Lübnan'daki cumhurbaşkanlığı krizinde İran'ın payı olduğuna ilişkin bir soruya karşılık veren, Burucerdi, "Bu Lübnan'ın iç işidir. Bildiğiniz gibi İran'ın değişmez ve sürekli siyaseti, başka ülkelerin iç işlerine karışmamaktır. Lübnan için de aynı şekilde bu kural geçerlidir. Bu meseledeki tarafların tamamı açıkça biliyor ki İran bu konuda bir taraf değildir. Ancak Lübnan'daki taraflardan bu konuda siyasi bir yardım talep edilirse bu konuda yardım etmekten geri durmayız, çekinmeyiz. İnanıyorum ki Lübnan kendi başına bölge çapında kendi adına özel bir ülkedir ve kendine has bir çözüm bulacaktır." diye konuştu.

İran ve Suudi Arabistan arasındaki bölgesel çekişmeye değinen Burucerdi, İran'ın çeşitli adımlarla ilişkileri düzeltmeye çalıştığını aktararak, şunları kaydetti:

"Ruhani, göreve gelmesinden sonra Suudi Arabistan ile ilişkilerde yeni bir sayfa açmak için adımlar attı. Dışişleri Bakanı Cevad Zarif, Suudi Arabistanlı mevkidaşı ile görüştü. Aynı şekilde İran dışişleri bakanı yardımcısı Suudi Arabistan'ı ziyaret etti.
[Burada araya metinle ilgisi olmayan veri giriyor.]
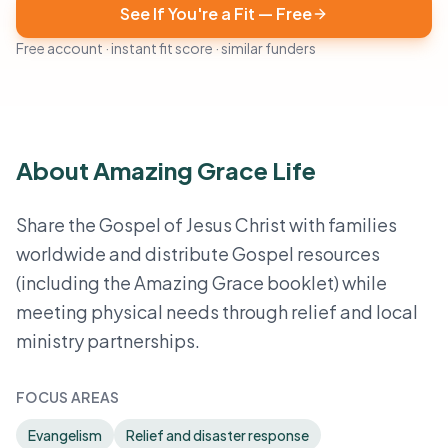
See If You're a Fit — Free
Free account · instant fit score · similar funders
About Amazing Grace Life
Share the Gospel of Jesus Christ with families
worldwide and distribute Gospel resources
(including the Amazing Grace booklet) while
meeting physical needs through relief and local
ministry partnerships.
FOCUS AREAS
Evangelism
Relief and disaster response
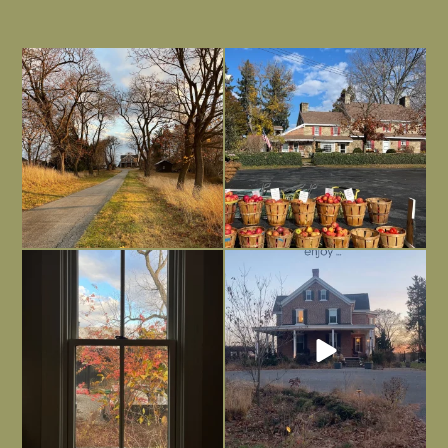
I always think of early winter as a
Had to leave my computer (and a big
dreary time of
...
unfinished
...
Nov 30
Nov 26
Everything is terrible but everything
Long summer days are glorious, but
is
...
I’m grateful
...
Nov 21
Nov 13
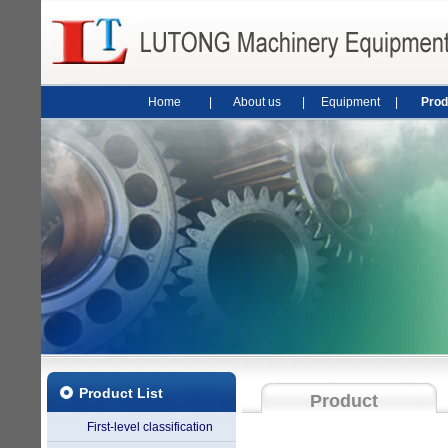
Home
|
About us
|
Equipment
|
Prod
Product List
Product
First-level classification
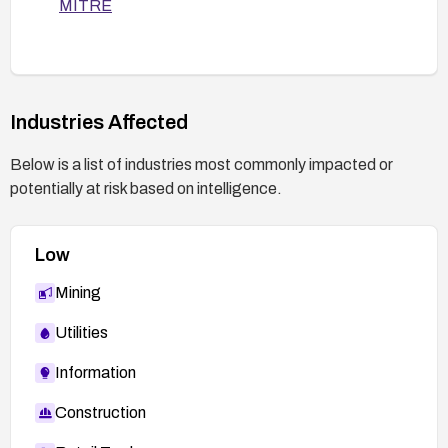
MITRE
Enable and regularly review SSH logging, and
monitor for unusual login activity.
Keep the SSH server and related packages
up to date with security patches.
Industries Affected
Below is a list of industries most commonly impacted or
potentially at risk based on intelligence.
Low
Mining
Utilities
Information
Construction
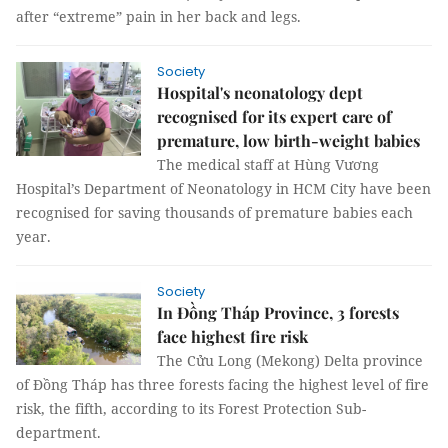
after “extreme” pain in her back and legs.
Society
Hospital's neonatology dept
recognised for its expert care of
premature, low birth-weight babies
The medical staff at Hùng Vương
Hospital’s Department of Neonatology in HCM City have been
recognised for saving thousands of premature babies each
year.
Society
In Đồng Tháp Province, 3 forests
face highest fire risk
The Cửu Long (Mekong) Delta province
of Đồng Tháp has three forests facing the highest level of fire
risk, the fifth, according to its Forest Protection Sub-
department.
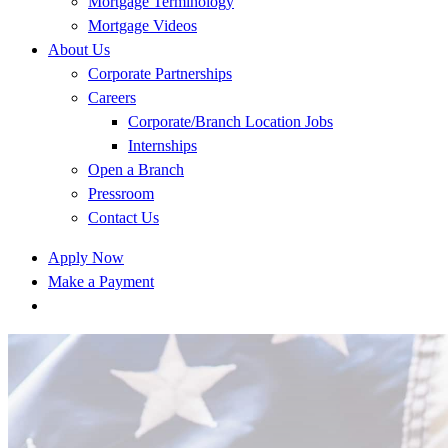
Mortgage Terminology
Mortgage Videos
About Us
Corporate Partnerships
Careers
Corporate/Branch Location Jobs
Internships
Open a Branch
Pressroom
Contact Us
Apply Now
Make a Payment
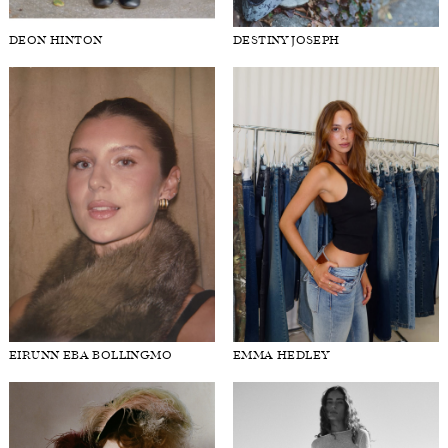
DEON HINTON
DESTINY JOSEPH
EIRUNN EBA BOLLINGMO
EMMA HEDLEY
Ancak İran'ın tüm bu çabalarına rağmen, bir deyişteki gibi 'bir elle alkış olmaz.' Bu yüzden inanıyoruz ki ilişkilerdeki bu durumun sorumluluğu İran'da değil Suudi Arabistan'dadır."

Burucerdi'nin, Beyrut'taki bugünkü temasları kapsamında Hizbullah'ın parlamentodaki grubunun başındaki Muhammed Raad ile bir araya geldiği ve Hizbullah'ın askeri kanadı liderlerinden İmad Mugniye'nin mezarını ziyaret ettiği bildirildi.

Burucerdi'nin yarın da Lübnan Meclis Başkanı Nebih Berri, Başbakan Temmam Selam ve Beyrut'taki Filistin siyasi temsilcileriyle bir toplantı gerçekleştirmesi bekleniyor.

İran ile P5+1 ülkeleri arasında imzalanan nükleer anlaşmanın üzerinden yaklaşık bir yıl, ekonomik ve mali yaptırımların kaldırılmasının üzerinden ise 6 ay geçmesine karşın Tahran yönetimi henüz beklentilerine ulaşamadı. ABD'nin tek taraflı bankacılık yaptırımları ve finans sistemine giriş engeli İran'ın hareket alanını sınırlıyor.

İran'ın yurt dışında bloke edilmiş yaklaşık 100 milyar dolarlık mal varlığının serbest bırakılacağı beklentisine karşın Tahran'ın bunun cüzi bir kısmını elde edebildiği belirtiliyor. ABD'nin ihtiyatlı tutumunun, İran'ın terör finansmanıyla suçlanmasının yanı sıra balistik füze denemelerinden de kaynaklandığı ifade ediliyor.